Black hole sensitivities in Einstein-scalar-Gauss-Bonnet gravity

TL;DR

This paper computes the sensitivities of nonrotating black holes in Einstein-scalar-Gauss-Bonnet gravity, revealing how these quantities influence black hole binary dynamics and potential deviations from general relativity.

Contribution

It provides the first numerical calculations of black hole sensitivities in three classes of Einstein-scalar-Gauss-Bonnet gravity, including scalarized black holes, and compares them with analytical results.

Findings

Excellent agreement between numerical and analytical sensitivities.

Black holes in these theories exist only within a restricted parameter space.

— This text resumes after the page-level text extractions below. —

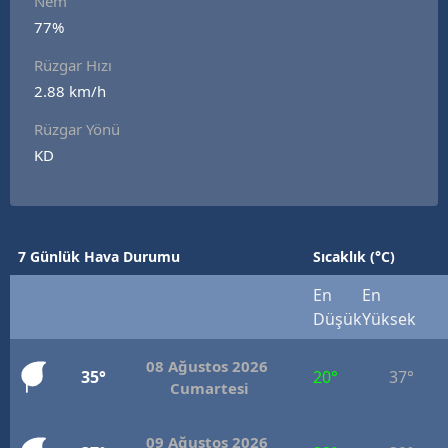
Nem
Edirne
77%
Rüzgar Hızı
Elazığ
2.88 km/h
Erzincan
Rüzgar Yönü
Erzurum
KD
Eskişehir
Gaziantep
7 Günlük Hava Durumu
Sıcaklık (°C)
Giresun
En
En
Gümüşhane
Düşük
Yüksek
Hakkari
08 Ağustos 2026
35°
20°
37°
Cumartesi
Hatay
Isparta
09 Ağustos 2026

Sensitivities can influence black hole binary evolution and stability.

Abstract

The post-Newtonian dynamics of black hole binaries in Einstein-scalar-Gauss-Bonnet theories of gravity depends on the so-called "sensitivities", quantities which characterize a black hole's adiabatic response to the time-dependent scalar field environment sourced by its companion. In this work, we calculate numerically the sensitivities of nonrotating black holes, including spontaneously scalarized ones, in three classes of Einstein-scalar-Gauss-Bonnet gravity: the shift-symmetric, dilatonic and Gaussian theories. When possible, we compare our results against perturbative analytical results, finding excellent agreement. Unlike their general relativistic counterparts, black holes in Einstein-scalar-Gauss-Bonnet gravity only exist in a restricted parameter space controlled by the theory's coupling constant. A preliminary study of the role played by the sensitivities in black hole binaries suggests that, in principle, black holes can be driven outside of their domain of existence during the inspiral, for binary parameters which we determine.